A la tête du renseignement avec Laurent Nunez, coordonnateur national du renseignement

Dans le cadre de la semaine du Forum De la Défense, l’association SPDS a eu l’honneur d’accueillir le 19 février Monsieur Laurent Nunez à l’occasion d’une conférence virtuelle autour des missions du coordonateur national du renseignement (CNR).

Préfet, M. Nunez est coordonnateur national du renseignement et de la lutte contre le terrorisme depuis le 15 juillet 2020, après avoir été secrétaire d’Etat auprès du ministre de l’Intérieur Christophe Castaner, directeur général de la Sécurité intérieure et préfet de police des Bouches-du-Rhône.

SPDS vous propose un compte-rendu succinct de cette conférence passionnante.

I. Le rôle du coordonateur du renseignement

1. Un rôle de coordination

Le coordonnateur est chargé d’assurer la coordination de tous les services de renseignement français, au nombre de 10 (6 font partie du 1er cercle à savoir la DGSE, la DRSD, la DRM, la DNRED et Tracfin, et 4 services généralistes appartiennent au 2nd cercle).

Les services de renseignement mettent en œuvre des techniques d’enquête, par nature intrusives et donc encadrées, en vue de la réalisation de sept finalités : la sécurité nationale, les intérêts essentiels de la politique étrangère et l’exécution des engagements européens et internationaux de la France, la protection des intérêts économiques et scientifiques, la lutte contre le terrorisme, la prévention de la criminalité et de la délinquance organisée, la prévention des violences collectives de nature à porter gravement atteinte à la paix publique.

2. Un rôle d’encadrement

Le coordonateur veille également à ce que tous les services soient encadrés au niveau législatif dans leur action.
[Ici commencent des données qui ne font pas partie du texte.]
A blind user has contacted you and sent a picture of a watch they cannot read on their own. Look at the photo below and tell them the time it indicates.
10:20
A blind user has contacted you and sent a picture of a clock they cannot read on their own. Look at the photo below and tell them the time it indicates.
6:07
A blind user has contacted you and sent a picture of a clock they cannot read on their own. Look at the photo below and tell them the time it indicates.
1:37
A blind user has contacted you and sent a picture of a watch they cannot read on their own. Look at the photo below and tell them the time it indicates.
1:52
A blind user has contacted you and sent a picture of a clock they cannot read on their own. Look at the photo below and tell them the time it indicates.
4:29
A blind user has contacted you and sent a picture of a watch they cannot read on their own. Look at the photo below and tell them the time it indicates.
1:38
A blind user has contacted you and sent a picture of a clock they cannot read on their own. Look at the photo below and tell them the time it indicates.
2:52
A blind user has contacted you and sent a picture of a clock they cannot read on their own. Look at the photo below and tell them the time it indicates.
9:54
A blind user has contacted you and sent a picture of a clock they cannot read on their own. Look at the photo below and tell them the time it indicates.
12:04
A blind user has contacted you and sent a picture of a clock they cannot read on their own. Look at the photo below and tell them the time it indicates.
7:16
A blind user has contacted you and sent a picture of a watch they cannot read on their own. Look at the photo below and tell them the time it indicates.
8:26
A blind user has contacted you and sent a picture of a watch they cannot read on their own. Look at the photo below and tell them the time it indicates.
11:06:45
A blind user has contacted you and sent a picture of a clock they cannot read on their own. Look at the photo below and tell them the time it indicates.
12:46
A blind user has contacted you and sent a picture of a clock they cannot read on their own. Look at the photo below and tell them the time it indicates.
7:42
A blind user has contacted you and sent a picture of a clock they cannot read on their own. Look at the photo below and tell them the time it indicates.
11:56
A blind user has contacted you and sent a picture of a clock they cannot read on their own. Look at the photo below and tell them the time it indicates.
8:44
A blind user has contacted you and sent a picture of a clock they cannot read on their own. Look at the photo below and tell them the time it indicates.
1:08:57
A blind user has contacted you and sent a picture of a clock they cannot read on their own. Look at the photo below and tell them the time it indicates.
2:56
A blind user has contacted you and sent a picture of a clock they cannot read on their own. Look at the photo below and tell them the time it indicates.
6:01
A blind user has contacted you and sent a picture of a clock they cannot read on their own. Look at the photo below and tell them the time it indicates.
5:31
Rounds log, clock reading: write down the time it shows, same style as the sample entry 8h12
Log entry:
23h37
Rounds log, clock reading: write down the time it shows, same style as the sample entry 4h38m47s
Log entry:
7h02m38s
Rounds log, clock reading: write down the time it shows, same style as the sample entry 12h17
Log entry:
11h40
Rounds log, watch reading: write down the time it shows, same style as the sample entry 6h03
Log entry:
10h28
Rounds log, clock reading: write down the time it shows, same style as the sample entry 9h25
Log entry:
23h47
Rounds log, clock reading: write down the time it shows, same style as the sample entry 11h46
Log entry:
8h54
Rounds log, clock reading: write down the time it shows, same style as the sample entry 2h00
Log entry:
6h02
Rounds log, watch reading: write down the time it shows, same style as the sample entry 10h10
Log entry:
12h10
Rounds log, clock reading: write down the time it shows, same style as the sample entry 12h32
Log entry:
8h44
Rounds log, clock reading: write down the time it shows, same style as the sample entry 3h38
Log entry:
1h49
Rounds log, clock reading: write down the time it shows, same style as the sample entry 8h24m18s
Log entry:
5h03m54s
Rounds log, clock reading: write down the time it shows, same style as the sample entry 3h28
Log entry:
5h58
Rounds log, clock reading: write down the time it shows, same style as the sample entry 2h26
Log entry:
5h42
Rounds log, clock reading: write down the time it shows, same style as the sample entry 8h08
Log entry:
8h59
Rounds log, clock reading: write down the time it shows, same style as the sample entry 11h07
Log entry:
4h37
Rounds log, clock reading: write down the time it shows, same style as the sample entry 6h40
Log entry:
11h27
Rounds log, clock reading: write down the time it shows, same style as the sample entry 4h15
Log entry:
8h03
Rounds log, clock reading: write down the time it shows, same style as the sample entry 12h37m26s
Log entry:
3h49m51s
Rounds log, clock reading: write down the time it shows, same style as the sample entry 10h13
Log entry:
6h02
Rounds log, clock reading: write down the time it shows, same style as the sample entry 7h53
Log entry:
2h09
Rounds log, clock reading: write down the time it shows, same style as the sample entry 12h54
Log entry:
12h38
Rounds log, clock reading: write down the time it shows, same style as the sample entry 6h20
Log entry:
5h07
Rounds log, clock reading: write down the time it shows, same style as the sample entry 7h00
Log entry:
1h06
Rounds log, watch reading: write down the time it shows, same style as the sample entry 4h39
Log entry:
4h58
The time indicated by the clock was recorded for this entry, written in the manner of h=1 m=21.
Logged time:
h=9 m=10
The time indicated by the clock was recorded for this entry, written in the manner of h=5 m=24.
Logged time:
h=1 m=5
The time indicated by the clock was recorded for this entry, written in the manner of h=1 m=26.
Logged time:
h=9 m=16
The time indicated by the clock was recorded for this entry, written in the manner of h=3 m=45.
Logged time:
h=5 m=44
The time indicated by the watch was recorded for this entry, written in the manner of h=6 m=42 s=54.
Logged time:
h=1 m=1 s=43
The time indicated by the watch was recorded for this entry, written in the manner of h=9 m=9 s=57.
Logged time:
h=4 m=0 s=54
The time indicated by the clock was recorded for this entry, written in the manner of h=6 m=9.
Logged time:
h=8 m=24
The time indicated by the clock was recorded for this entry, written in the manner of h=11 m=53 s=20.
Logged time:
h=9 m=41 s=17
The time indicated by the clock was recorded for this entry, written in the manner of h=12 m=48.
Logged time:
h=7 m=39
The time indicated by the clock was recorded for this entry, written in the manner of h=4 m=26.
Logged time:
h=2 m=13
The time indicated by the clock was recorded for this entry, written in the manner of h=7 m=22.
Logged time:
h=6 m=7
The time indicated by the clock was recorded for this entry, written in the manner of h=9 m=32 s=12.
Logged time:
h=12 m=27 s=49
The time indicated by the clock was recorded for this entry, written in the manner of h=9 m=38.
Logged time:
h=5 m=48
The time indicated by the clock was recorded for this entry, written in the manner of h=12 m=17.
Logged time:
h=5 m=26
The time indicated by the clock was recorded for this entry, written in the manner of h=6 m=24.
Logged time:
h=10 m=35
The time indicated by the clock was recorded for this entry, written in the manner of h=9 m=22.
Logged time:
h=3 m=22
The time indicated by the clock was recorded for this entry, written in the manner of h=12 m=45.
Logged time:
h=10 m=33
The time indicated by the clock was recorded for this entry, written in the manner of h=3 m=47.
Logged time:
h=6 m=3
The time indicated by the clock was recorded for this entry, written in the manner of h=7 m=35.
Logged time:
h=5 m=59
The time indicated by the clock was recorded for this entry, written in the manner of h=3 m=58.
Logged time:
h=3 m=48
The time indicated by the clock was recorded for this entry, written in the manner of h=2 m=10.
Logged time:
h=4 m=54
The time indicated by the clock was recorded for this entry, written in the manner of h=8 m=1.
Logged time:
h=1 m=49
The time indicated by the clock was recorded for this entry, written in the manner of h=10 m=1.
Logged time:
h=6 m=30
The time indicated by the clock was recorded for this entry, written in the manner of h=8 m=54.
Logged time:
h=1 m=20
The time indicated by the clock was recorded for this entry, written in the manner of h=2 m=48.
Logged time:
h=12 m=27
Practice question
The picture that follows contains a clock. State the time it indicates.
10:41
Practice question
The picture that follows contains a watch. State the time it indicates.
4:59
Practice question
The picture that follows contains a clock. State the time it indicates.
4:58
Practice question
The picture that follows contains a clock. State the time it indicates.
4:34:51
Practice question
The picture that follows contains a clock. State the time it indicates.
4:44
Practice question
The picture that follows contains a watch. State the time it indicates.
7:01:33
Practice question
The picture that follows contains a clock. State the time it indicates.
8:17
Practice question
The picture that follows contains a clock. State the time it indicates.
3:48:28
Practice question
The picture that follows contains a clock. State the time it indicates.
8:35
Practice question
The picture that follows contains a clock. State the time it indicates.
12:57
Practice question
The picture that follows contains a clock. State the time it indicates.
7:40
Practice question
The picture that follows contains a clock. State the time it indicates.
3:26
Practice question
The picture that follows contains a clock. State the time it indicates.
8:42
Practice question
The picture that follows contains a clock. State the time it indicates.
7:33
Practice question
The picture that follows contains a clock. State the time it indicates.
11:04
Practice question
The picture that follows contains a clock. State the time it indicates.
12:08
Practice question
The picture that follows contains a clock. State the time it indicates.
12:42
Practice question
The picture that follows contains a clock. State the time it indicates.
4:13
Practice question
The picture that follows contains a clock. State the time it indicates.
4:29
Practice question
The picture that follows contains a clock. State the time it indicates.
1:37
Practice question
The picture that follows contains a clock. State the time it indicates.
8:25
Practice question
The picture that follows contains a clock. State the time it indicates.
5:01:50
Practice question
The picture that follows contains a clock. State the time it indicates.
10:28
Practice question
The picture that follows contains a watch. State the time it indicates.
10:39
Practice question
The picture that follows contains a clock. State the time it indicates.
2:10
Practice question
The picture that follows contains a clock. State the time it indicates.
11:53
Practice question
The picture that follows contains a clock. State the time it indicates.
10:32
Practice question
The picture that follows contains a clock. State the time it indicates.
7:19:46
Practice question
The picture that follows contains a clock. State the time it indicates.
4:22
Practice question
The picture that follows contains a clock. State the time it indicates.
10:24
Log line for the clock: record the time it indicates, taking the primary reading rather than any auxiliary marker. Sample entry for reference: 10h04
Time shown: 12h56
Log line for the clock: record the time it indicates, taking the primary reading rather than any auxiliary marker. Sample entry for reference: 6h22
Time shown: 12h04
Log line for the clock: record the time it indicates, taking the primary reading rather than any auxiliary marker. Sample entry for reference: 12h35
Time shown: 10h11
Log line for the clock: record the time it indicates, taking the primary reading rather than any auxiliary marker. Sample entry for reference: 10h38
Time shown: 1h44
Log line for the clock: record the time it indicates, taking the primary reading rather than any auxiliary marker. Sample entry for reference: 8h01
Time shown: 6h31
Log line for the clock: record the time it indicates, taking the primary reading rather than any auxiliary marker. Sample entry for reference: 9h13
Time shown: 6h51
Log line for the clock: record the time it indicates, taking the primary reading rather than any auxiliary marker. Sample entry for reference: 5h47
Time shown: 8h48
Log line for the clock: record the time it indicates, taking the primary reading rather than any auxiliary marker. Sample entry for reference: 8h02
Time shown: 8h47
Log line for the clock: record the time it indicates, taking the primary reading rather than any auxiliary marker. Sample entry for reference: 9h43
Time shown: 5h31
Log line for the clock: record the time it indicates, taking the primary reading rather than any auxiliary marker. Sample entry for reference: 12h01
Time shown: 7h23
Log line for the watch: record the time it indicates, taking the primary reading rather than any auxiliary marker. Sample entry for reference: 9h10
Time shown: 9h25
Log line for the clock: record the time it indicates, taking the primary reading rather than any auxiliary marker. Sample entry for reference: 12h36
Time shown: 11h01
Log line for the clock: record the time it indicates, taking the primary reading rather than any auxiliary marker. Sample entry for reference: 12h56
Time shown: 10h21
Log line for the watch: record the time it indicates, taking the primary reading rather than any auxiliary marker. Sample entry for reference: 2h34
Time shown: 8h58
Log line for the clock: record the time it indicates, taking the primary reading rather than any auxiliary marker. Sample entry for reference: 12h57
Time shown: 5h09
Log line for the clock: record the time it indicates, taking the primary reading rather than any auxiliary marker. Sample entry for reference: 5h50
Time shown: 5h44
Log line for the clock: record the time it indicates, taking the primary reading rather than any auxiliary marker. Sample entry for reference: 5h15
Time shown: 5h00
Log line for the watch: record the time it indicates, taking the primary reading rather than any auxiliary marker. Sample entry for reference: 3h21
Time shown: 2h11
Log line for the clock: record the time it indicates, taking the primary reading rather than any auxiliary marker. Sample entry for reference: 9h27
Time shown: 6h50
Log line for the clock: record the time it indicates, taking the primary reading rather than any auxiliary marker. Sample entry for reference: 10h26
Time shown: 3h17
Les services agissent après autorisation du Premier ministre et avis de la Commission Nationale de Contrôle des Techniques de Renseignement (CNCTR). Cet encadrement législatif vise à protéger les libertés et les intérêts fondamentaux de la nation.

Pour le coordonateur, il s’agit donc de définir les documents d’orientation des services de renseignement en fonction de l’état de la menace. Ces documents ont pris une ampleur importante depuis 2017, date de création du rôle de CNR. En plus d’un rôle d’orientation, ces documents de doctrine fixent également la manière dont les services de renseignement travaillent ensemble et mutualisent leur process (sur la question des technologies de communication par exemple) au profit d’une plus grande efficacité de la protection des citoyens .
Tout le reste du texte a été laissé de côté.